▸ **Aim of the task**
Please set down, exactly, the line with "[682,1552,739,1564] or not" and all lines that follow it through the end of the records below.

:: Given data ::

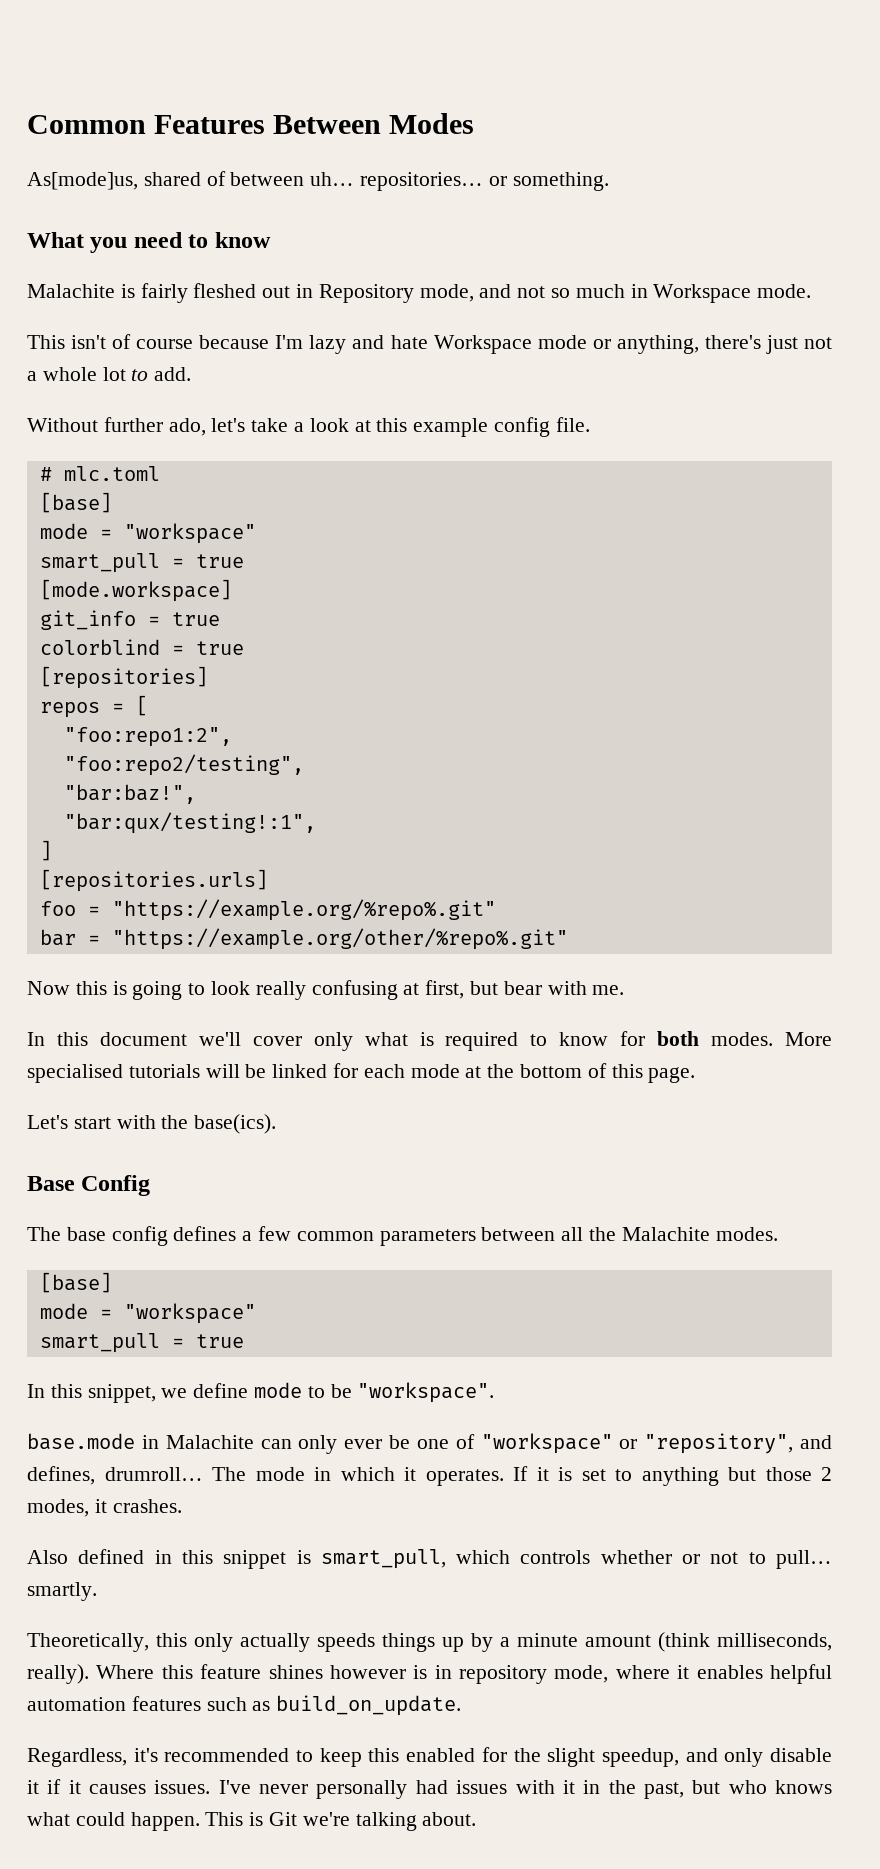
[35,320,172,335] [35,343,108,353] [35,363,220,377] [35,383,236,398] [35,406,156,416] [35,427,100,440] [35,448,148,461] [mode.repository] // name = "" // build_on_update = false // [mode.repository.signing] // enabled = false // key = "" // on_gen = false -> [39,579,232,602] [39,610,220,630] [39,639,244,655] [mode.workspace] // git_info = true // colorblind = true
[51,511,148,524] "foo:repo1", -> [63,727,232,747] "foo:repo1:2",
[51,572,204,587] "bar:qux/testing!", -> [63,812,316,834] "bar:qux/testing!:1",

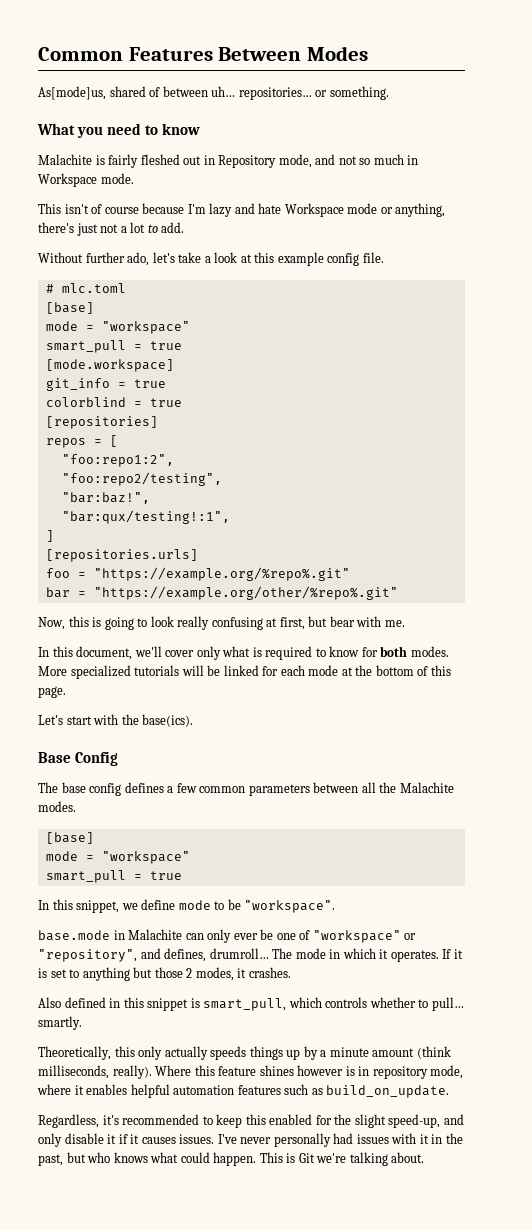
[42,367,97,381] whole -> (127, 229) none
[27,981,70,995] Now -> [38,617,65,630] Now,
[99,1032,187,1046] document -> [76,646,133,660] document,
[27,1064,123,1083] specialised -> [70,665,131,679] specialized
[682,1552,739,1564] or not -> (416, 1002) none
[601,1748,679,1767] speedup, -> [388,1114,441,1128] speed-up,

:::

▸ **Solution to this problem**
[682,1552,739,1564] or not -> (416, 1002) none
[601,1748,679,1767] speedup, -> [388,1114,441,1128] speed-up,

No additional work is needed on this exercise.